World War Z: An Oral History of the Zombie War

World War Z: An Oral History of the Zombie War by Max Brooks

Although I thoroughly enjoyed many many aspects of this book, including its relentless social commentary about our current world and the author’s ability to present a global scene of one disaster that affects everyone on earth, and many of the scenes are haunting and affective. There are a few things that I thought are less successful:

Once in a while, you kind of “hear” some interviewees’ own voices but most of the time, you are just reading the reports from one person and that person is not very good at faithfully capturing the voices he encountered. Instead, most of the segments have the same sentence structures and choices of words or ways to present ideas so there are not the kind of oral history authenticity that one expects and thus lacks refreshing varieties.
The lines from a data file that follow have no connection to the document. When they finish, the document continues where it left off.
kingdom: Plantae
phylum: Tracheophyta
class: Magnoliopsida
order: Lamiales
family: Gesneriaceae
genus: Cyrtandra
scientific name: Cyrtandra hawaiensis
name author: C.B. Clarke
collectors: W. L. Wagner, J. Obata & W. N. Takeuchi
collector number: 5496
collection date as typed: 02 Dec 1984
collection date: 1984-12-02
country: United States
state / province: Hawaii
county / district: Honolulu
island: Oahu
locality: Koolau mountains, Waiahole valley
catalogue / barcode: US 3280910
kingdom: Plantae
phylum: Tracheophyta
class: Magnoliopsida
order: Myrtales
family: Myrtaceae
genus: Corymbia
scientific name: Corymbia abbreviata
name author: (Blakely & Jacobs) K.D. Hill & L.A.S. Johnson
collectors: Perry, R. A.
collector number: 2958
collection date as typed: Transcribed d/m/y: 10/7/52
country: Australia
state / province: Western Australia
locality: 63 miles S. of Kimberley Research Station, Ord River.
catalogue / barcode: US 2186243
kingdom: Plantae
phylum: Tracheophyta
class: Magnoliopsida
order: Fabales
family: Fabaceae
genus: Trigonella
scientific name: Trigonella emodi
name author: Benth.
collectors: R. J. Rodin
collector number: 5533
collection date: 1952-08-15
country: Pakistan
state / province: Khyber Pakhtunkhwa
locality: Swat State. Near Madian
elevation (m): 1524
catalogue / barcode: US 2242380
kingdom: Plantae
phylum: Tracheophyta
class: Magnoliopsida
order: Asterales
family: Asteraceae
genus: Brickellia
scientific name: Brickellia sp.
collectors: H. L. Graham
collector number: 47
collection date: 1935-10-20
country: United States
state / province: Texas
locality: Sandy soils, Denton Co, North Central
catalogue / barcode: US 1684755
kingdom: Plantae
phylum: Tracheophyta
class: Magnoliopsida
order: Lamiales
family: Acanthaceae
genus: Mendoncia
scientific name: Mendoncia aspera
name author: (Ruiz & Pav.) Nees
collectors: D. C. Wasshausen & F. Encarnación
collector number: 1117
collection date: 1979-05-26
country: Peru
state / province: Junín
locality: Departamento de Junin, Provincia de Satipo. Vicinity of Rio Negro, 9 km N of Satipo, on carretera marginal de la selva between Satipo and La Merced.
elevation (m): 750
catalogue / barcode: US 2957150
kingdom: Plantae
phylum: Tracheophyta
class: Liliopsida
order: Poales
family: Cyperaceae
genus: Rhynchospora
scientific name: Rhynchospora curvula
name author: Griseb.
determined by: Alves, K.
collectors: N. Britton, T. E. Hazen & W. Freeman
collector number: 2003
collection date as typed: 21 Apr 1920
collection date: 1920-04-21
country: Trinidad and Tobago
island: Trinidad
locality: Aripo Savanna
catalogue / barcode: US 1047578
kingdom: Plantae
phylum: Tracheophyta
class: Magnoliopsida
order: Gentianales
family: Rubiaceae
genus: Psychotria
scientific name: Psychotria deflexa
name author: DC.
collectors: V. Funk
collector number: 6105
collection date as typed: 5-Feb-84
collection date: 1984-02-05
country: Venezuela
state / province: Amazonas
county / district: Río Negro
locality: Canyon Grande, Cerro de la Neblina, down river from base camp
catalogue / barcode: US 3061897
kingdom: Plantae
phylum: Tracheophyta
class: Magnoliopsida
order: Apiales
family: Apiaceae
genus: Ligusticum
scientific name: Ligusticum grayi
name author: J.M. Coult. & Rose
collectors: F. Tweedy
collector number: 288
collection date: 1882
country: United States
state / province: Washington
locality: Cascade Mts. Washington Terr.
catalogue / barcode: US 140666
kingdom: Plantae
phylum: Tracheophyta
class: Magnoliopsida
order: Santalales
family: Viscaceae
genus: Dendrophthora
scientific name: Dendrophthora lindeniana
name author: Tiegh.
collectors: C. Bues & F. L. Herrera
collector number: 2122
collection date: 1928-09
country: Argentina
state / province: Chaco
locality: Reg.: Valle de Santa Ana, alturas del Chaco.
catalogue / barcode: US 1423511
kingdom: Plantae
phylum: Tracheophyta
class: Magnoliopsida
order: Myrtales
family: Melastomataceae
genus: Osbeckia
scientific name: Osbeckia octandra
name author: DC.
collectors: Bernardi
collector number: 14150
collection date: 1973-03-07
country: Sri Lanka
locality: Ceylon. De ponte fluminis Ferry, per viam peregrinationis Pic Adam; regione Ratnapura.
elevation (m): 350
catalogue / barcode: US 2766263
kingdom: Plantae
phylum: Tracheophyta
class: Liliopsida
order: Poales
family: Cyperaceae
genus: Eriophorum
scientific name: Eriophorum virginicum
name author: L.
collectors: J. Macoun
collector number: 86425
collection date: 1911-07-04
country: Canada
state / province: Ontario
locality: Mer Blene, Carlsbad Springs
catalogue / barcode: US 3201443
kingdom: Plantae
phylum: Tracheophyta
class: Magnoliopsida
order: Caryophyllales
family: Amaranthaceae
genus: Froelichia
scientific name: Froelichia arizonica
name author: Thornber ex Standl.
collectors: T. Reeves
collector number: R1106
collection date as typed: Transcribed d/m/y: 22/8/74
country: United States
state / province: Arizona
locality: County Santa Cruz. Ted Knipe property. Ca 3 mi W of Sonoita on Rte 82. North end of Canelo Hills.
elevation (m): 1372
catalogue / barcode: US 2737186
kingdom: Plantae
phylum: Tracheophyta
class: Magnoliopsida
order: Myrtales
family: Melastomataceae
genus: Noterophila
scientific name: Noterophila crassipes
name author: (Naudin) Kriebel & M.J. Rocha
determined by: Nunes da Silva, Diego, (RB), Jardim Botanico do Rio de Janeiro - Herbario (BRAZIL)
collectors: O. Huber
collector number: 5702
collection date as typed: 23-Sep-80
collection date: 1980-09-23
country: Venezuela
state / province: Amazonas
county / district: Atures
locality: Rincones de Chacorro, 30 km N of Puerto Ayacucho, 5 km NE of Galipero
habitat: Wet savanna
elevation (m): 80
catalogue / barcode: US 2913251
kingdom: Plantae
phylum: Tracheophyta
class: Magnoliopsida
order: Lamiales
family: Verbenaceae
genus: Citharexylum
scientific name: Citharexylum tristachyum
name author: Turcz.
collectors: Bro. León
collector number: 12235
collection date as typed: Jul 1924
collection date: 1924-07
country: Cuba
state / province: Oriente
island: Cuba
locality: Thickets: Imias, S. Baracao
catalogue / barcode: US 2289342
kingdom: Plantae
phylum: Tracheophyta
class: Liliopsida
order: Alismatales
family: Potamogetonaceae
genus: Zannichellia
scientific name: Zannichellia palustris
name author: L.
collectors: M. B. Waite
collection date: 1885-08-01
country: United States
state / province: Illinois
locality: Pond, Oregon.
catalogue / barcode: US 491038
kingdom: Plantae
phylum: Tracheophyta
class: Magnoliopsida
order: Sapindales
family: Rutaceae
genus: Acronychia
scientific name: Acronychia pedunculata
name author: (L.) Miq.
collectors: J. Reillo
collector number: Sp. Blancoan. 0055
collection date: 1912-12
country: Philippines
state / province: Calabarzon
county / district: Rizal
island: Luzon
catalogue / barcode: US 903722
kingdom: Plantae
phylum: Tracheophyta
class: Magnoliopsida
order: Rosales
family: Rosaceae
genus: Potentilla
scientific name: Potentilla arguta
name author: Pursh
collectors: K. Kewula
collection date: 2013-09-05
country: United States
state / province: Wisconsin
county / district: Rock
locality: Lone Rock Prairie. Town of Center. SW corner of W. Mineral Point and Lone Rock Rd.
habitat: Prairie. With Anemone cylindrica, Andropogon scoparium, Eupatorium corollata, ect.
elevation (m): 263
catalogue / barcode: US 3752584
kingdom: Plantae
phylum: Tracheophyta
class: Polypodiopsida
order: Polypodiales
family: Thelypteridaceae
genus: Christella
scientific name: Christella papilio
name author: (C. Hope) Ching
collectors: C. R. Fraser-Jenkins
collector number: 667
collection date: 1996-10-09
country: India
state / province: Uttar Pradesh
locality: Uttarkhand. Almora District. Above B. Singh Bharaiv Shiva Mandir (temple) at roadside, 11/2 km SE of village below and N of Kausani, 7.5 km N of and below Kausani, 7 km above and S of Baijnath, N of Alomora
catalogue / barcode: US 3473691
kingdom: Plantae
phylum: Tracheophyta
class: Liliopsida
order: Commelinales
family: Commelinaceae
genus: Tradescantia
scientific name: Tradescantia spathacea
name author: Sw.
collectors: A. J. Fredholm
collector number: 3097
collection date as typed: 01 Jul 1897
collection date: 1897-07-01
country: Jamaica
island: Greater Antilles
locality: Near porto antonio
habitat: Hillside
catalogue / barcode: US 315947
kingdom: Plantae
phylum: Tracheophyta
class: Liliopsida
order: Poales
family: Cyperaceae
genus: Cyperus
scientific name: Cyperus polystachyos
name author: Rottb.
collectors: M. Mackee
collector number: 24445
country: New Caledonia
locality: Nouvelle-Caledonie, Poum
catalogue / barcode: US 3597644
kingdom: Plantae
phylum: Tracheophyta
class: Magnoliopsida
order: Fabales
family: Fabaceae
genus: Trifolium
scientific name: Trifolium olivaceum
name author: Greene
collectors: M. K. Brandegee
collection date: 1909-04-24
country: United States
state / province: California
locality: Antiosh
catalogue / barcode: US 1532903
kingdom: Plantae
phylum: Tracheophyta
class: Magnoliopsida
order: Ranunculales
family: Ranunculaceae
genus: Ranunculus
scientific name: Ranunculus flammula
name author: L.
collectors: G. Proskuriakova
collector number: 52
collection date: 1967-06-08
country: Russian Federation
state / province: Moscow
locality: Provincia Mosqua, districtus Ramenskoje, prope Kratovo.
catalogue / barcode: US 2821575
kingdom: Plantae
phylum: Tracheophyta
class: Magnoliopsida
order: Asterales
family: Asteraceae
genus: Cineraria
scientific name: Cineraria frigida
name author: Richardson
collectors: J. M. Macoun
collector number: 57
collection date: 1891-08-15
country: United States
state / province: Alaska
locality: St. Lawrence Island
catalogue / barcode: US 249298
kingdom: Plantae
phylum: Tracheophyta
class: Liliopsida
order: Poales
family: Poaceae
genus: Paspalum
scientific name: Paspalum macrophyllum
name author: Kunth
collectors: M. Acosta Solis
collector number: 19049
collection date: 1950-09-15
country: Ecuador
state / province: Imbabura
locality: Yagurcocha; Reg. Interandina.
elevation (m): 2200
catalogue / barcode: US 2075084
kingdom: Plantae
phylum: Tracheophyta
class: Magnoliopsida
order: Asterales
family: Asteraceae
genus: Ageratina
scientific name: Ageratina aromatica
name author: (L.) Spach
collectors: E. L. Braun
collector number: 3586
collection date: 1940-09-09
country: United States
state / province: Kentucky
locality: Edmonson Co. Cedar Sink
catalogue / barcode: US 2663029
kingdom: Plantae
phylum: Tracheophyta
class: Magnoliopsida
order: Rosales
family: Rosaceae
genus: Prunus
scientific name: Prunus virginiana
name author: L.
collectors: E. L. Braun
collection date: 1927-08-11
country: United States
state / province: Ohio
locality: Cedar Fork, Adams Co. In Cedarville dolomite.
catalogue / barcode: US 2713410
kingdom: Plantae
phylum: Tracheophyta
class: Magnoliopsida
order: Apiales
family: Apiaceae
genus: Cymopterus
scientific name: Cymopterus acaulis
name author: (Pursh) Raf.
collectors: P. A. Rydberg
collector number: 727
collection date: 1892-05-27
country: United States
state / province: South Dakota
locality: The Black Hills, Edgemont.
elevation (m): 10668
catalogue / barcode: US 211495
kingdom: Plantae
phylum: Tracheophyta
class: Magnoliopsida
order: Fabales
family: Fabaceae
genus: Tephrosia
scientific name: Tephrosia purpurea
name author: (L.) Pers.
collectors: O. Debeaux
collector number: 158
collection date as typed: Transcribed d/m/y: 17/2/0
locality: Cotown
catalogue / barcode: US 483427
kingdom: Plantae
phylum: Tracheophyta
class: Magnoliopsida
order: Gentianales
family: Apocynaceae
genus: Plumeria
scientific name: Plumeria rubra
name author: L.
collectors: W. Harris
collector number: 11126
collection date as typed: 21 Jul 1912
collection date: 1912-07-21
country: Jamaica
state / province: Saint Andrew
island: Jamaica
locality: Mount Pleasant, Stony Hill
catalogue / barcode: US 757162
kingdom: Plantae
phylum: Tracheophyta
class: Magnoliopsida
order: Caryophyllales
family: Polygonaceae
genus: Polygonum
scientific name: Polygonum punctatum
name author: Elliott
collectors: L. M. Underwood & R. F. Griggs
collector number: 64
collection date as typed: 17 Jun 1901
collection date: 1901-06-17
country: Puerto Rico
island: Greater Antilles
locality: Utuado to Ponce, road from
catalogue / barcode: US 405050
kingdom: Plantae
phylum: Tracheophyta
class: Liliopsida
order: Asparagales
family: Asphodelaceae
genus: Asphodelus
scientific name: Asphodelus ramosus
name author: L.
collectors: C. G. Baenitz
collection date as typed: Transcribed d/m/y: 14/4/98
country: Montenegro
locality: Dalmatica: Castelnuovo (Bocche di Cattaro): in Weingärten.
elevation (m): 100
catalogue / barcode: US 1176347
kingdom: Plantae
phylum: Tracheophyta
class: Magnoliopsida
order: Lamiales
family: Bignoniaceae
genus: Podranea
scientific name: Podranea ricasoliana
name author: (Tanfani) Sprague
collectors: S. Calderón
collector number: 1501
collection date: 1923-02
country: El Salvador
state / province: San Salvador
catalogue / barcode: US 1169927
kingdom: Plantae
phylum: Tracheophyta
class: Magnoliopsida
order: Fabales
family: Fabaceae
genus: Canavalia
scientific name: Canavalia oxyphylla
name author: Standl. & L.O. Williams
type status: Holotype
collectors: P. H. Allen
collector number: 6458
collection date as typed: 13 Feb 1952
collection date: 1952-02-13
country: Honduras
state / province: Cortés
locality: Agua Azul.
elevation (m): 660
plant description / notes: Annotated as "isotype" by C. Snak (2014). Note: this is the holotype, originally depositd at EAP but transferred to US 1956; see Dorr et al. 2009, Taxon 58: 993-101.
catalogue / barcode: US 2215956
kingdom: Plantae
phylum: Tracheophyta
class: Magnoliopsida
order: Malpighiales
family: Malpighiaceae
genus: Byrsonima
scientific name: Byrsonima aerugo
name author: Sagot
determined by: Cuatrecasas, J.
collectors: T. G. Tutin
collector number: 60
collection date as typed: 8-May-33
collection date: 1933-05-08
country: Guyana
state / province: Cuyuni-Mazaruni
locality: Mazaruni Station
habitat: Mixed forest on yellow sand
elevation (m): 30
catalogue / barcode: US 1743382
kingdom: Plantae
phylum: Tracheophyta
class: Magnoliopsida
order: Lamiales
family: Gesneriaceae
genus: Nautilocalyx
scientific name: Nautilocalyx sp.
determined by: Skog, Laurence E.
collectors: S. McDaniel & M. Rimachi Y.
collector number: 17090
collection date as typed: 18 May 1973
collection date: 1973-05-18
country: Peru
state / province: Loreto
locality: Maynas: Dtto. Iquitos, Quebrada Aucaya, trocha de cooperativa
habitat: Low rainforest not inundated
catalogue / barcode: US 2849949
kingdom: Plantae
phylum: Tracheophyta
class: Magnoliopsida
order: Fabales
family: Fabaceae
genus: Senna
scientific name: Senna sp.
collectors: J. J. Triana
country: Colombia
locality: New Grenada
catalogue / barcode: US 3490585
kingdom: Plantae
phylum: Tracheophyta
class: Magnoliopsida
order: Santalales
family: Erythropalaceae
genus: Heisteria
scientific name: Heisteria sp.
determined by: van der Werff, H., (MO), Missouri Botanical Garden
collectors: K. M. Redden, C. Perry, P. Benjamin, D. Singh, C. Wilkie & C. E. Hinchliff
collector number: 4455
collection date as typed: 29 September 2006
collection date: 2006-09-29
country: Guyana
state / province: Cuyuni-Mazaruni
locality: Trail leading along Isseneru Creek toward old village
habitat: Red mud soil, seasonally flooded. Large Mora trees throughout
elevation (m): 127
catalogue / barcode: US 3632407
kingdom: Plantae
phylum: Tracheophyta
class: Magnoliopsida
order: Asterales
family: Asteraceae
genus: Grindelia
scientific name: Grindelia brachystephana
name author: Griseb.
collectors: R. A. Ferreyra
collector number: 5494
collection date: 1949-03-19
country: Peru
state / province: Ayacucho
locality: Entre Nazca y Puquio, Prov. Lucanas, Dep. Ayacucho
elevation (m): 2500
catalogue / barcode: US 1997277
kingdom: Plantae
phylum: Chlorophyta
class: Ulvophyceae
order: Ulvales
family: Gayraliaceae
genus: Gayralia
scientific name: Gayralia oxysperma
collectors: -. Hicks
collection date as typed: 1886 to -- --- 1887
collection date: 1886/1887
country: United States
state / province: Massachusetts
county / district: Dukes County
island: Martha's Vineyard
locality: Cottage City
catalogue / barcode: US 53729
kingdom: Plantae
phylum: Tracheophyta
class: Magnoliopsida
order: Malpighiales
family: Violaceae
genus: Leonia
After 1/3 of the book, you feel like you’re being “droned on.”

The “plot” lacks an emotional arc — it follows a chronology of the war and at the very end some of the characters reappear to give their final says about WWZ but those words of wisdom pack little or no emotional punches. And the book just ends. When I finally finished the last page (after reading it quite slowly for something that’s supposed to be gripping,) my reaction was a plain, “Good, now I can get on to another, more exciting book.” The irony is that in the Introduction, the reporter/narrator specifically claims that he compiled these stories for their emotional values and that this book is not his but those who he interviewed, and how he has “tried to maintain as invisible a presence as possible,” while the whole time you cannot quite get to the emotional core or authentic voices of the interviewed.

I do understand that it is extremely high calling to tell a story via so many voices and Brooks achieved quite a bit in this audacious, imaginative, and oftentimes enlightening, book.